▶ TASK OBJECTIVE
Using the PowerShell excerpt, explain in one to three sentences why the command $ArrayList1 -contains ($ArrayList2[0]) returns True.
START SOURCE DOCUMENT
To confirm that the above command works, let’s now use it to check for an object we know exists in both arrays – Document. From the command I used to create $ArrayList2, we know that the object Document is in position 0.

$ArrayList2 = @("Document", "FileSystem", "C:\Users\victo\Documents")

So, to return that object, I will use the command below:

$ArrayList2[0]

Finally, I will use PowerShell -contains operator to check if the object returned in the above command – Document – is in $ArrayList1.

Here is the command…

$ArrayList1 -contains ($ArrayList2[0])

The command returned True because as we know the object Document is in $ArrayList1!

How To Use PowerShell -Contains vs -Like Operators

The major difference between PowerShell -Contains vs -Like operators is that one accepts wildcards but the other does not. Specifically, the -Contains operator does not accept wildcards but the -Like operator does.
END SOURCE DOCUMENT
START DATASET EXTRACT
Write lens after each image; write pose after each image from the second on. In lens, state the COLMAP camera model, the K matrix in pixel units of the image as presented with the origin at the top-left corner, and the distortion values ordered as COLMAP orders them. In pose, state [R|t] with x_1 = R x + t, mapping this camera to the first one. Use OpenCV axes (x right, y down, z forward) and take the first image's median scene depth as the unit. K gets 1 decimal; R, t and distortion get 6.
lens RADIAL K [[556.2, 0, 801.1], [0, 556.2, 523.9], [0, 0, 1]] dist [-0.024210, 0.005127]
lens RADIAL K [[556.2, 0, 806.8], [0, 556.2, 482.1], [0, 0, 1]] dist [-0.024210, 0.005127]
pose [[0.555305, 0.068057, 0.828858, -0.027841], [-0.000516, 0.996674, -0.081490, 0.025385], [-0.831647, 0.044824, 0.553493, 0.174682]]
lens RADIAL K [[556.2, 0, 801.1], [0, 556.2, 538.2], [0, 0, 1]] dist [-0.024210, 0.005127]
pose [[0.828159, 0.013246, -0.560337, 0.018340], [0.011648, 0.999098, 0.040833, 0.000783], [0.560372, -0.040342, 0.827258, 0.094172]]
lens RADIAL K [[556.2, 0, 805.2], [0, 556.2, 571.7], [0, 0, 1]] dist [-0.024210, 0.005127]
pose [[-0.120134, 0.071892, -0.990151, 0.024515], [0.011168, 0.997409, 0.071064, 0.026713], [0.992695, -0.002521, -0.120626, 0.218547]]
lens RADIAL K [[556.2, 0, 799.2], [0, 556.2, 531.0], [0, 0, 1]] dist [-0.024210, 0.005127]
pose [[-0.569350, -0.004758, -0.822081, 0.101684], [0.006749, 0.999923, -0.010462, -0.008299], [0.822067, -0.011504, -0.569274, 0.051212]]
END DATASET EXTRACT
▶ TASK SOLUTION
The command that created $ArrayList2 put Document at position 0, so $ArrayList2[0] returns Document. The -contains check returns True because Document is in $ArrayList1.